● **To do**
Nothing but the lines from the start of the entries through the line containing "vitolix 419 432 -> duteno 450 382" should appear in the answer, each given exactly.

[Records excerpted from a collection]

──────────

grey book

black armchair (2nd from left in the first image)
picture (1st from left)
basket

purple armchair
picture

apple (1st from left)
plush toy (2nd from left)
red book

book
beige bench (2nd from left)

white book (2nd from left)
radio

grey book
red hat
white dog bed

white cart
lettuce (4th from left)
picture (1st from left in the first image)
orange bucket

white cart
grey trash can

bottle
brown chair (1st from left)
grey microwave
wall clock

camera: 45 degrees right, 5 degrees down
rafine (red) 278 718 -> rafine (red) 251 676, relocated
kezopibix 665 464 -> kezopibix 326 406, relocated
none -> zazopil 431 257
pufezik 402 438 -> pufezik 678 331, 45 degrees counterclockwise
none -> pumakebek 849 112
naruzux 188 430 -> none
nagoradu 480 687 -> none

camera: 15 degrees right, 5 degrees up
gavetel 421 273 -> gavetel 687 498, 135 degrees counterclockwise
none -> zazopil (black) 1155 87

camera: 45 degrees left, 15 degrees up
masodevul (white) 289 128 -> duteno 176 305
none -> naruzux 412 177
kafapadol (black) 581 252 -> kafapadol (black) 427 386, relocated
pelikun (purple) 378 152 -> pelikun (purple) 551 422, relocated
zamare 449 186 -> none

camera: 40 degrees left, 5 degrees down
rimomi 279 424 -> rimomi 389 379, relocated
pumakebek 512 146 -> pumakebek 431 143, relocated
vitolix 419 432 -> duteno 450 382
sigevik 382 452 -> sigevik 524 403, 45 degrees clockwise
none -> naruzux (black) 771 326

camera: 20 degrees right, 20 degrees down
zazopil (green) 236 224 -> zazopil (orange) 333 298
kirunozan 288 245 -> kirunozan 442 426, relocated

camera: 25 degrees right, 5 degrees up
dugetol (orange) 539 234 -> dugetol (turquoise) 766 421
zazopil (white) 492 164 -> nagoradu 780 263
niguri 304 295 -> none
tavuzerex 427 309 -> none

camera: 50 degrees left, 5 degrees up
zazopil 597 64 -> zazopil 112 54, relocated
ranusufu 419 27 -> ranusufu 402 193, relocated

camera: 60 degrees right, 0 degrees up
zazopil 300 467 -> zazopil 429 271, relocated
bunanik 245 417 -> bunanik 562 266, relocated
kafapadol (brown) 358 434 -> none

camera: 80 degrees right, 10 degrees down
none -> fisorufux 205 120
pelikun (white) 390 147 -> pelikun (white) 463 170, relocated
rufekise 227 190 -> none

──────────

● **The completed task**
grey book

black armchair (2nd from left in the first image)
picture (1st from left)
basket

purple armchair
picture

apple (1st from left)
plush toy (2nd from left)
red book

book
beige bench (2nd from left)

white book (2nd from left)
radio

grey book
red hat
white dog bed

white cart
lettuce (4th from left)
picture (1st from left in the first image)
orange bucket

white cart
grey trash can

bottle
brown chair (1st from left)
grey microwave
wall clock

camera: 45 degrees right, 5 degrees down
rafine (red) 278 718 -> rafine (red) 251 676, relocated
kezopibix 665 464 -> kezopibix 326 406, relocated
none -> zazopil 431 257
pufezik 402 438 -> pufezik 678 331, 45 degrees counterclockwise
none -> pumakebek 849 112
naruzux 188 430 -> none
nagoradu 480 687 -> none

camera: 15 degrees right, 5 degrees up
gavetel 421 273 -> gavetel 687 498, 135 degrees counterclockwise
none -> zazopil (black) 1155 87

camera: 45 degrees left, 15 degrees up
masodevul (white) 289 128 -> duteno 176 305
none -> naruzux 412 177
kafapadol (black) 581 252 -> kafapadol (black) 427 386, relocated
pelikun (purple) 378 152 -> pelikun (purple) 551 422, relocated
zamare 449 186 -> none

camera: 40 degrees left, 5 degrees down
rimomi 279 424 -> rimomi 389 379, relocated
pumakebek 512 146 -> pumakebek 431 143, relocated
vitolix 419 432 -> duteno 450 382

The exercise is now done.